→ ACTIVITY A
Rescale the keypoint listing from the line with "left elbow: (358, 288, 14)" to the line with "right elbow: (560, 285, 8)", both ends included, and return only those lines. Multiply every keypoint coordinate and depth value by 1.85 and round to whole numbers, halves up, but leave the box lines unchanged.

→ TEXT SEGMENT
>>>>
I am interested in the question why the algorithm written for OpenCL works correctly for small-dimensional matrices, but it does not work correctly with large-dimensional matrices. Moreover, for the same input data, the inverse matrix is different each time on OpenCL. The usual algorithm for the CPU calculates everything correctly, using the Gauss method. The GPU algorithm for large matrices gives different incorrect answers each time.
I wondered if there might be a problem in synchronizing threads? However, I have added synchronization both at the host level and in the kernel itself, using barriers. But all to no avail. I am attaching the source code for CPU and GPU (OpenCL), please help.
<<<<
→ INFORMATION GIVEN
>>>>
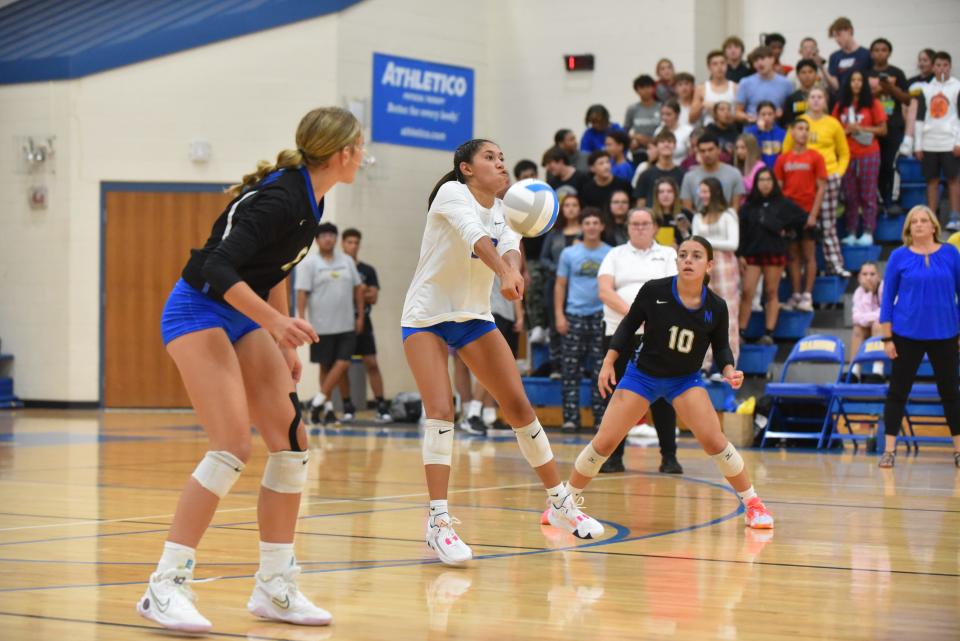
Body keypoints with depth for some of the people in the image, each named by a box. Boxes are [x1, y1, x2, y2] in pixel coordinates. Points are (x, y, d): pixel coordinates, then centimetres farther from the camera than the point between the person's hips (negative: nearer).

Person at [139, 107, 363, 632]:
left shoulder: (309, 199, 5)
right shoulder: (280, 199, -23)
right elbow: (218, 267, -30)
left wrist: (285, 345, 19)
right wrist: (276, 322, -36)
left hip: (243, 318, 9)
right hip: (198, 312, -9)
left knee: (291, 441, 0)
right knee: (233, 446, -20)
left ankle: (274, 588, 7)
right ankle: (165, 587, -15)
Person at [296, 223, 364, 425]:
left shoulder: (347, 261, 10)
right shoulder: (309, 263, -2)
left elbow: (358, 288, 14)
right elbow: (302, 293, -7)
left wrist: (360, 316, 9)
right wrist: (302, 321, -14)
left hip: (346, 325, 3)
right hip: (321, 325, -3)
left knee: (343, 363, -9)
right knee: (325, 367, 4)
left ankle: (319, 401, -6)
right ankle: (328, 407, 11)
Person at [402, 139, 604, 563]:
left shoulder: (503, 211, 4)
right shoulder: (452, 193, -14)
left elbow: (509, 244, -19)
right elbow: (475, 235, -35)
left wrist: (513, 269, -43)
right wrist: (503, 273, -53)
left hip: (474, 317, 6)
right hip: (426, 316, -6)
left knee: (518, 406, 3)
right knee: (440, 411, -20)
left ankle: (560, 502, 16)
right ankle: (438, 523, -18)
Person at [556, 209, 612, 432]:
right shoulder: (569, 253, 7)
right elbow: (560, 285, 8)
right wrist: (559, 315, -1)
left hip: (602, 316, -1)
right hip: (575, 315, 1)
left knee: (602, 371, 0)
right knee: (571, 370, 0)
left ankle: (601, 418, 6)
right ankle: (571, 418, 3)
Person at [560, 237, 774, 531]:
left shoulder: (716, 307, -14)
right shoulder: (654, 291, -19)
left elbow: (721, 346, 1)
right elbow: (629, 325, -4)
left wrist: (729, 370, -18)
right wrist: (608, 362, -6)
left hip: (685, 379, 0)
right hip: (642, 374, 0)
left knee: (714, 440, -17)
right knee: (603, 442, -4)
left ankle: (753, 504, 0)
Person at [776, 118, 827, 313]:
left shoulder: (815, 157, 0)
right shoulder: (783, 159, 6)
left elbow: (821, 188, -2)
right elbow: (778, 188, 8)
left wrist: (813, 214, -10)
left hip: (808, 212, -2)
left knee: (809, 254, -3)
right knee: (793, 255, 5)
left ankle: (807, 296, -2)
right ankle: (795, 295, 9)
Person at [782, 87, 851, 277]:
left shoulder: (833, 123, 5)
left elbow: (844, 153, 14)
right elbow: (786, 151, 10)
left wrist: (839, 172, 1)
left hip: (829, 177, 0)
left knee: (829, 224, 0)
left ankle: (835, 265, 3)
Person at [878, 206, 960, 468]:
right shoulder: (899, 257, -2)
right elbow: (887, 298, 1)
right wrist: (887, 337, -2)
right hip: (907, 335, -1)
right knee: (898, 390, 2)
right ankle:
<<<<
>>>>
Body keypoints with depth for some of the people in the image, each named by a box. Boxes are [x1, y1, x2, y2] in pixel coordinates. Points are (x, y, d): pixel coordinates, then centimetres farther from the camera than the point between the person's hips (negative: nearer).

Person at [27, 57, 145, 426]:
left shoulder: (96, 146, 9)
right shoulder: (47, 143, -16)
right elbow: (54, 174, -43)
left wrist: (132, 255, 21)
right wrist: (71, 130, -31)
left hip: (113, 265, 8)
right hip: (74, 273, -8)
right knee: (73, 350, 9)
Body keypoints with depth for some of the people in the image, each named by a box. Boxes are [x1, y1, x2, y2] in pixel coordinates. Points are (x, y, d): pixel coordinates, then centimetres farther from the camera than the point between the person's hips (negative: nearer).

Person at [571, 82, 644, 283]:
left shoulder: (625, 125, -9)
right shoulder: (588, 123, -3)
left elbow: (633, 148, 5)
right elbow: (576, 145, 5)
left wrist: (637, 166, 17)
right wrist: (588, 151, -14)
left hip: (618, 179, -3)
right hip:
<<<<
→ ACTIVITY B
Retype the OpenCL matrix inversion post word for word from "I am interested" to "(OpenCL), please help.".

→ TASK RESPONSE A
left elbow: (662, 533, 26)
right elbow: (559, 542, -13)
left wrist: (666, 585, 17)
right wrist: (559, 594, -26)
left hip: (640, 601, 6)
right hip: (594, 601, -6)
left knee: (635, 672, -17)
right knee: (601, 679, 7)
left ankle: (590, 742, -11)
right ankle: (607, 753, 20)
Person at [402, 139, 604, 563]:
left shoulder: (931, 390, 7)
right shoulder: (836, 357, -26)
left elbow: (942, 451, -35)
right elbow: (879, 435, -65)
left wrist: (949, 498, -80)
right wrist: (931, 505, -98)
left hip: (877, 586, 11)
right hip: (788, 585, -11)
left knee: (958, 751, 6)
right knee: (814, 760, -37)
left ankle: (1036, 929, 30)
right ankle: (810, 968, -33)
Person at [556, 209, 612, 432]:
right shoulder: (1053, 468, 13)
right elbow: (1036, 527, 15)

→ TASK RESPONSE B
I am interested in the question why the algorithm written for OpenCL works correctly for small-dimensional matrices, but it does not work correctly with large-dimensional matrices. Moreover, for the same input data, the inverse matrix is different each time on OpenCL. The usual algorithm for the CPU calculates everything correctly, using the Gauss method. The GPU algorithm for large matrices gives different incorrect answers each time.
I wondered if there might be a problem in synchronizing threads? However, I have added synchronization both at the host level and in the kernel itself, using barriers. But all to no avail. I am attaching the source code for CPU and GPU (OpenCL), please help.